LA GOTHIE DANUBIENNE
La coexistence entre les Wisigoths, désormais installés aux abords
du limes danubien, et l’empire romain connaîtra une fois encore des
moments difficiles. En 328, Constantin le Grand mène une guerre
impitoyable contre eux : des dizaines de milliers de Goths périront
de faim et de froid dans les montagnes. En 332, le roi Ariaric entérine un nouvel accord avec Constantin au terme duquel les Wisigoths fournissent un contingent de quarante mille guerriers à l’armée romaine en échange de subsides annuels, Aoric fils d’Ariaric
étant envoyé comme otage à Constantinople.

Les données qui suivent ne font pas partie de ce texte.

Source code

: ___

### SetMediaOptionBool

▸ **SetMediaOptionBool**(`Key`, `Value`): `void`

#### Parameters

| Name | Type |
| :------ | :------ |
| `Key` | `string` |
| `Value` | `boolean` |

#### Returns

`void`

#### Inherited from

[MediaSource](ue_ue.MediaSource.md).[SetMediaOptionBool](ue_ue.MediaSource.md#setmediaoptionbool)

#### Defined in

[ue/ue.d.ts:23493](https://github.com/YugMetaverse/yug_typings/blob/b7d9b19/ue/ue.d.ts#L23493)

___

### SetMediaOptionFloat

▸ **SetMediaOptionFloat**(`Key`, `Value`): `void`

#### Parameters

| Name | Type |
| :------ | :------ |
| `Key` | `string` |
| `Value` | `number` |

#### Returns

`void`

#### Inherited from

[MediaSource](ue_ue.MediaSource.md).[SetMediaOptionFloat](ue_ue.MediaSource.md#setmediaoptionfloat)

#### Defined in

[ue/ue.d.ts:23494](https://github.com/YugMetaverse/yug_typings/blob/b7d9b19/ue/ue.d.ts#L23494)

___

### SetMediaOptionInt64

En 364, le gouvernement de l’empire romain est partagé entre
Valentinien pour l’Occident et Valens pour l’Orient. Les méfiances
réciproques s’accentuent entre Wisigoths et Romains sur la ligne
frontière du Danube. Chez les Goths, Aoric est mort. Athanaric est
le nouveau roi élu. En 367, alors que celui-ci doit faire face avec son
peuple à de graves inondations suivies d’une période de famine et
de peste, l’empereur Valens en profite pour piller la Gothie danubienne. Athanaric refuse le combat de front et en 369 Constantinople propose un nouvel accord aux Goths avec l’octroi de points
de commerce sur le Danube pour leur approvisionnement. Face aux
poussées des peuples de l’est, Byzantins et Wisigoths ont tout intérêt à rester solidaires.